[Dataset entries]

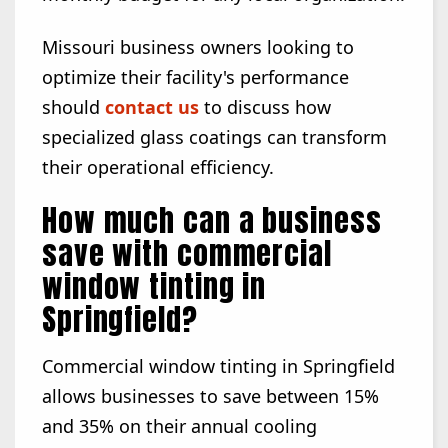
Missouri business owners looking to
optimize their facility's performance
should
contact us
to discuss how
specialized glass coatings can transform
their operational efficiency.
How much can a business
save with commercial
window tinting in
Springfield?
Commercial window tinting in Springfield
allows businesses to save between 15%
and 35% on their annual cooling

* _ACTIVITY_: Set each line of the records down again exactly as it reads. Omit the pictures.

* _EXERCISE RESPONSE_:
Missouri business owners looking to
optimize their facility's performance
should
contact us
to discuss how
specialized glass coatings can transform
their operational efficiency.
How much can a business
save with commercial
window tinting in
Springfield?
Commercial window tinting in Springfield
allows businesses to save between 15%
and 35% on their annual cooling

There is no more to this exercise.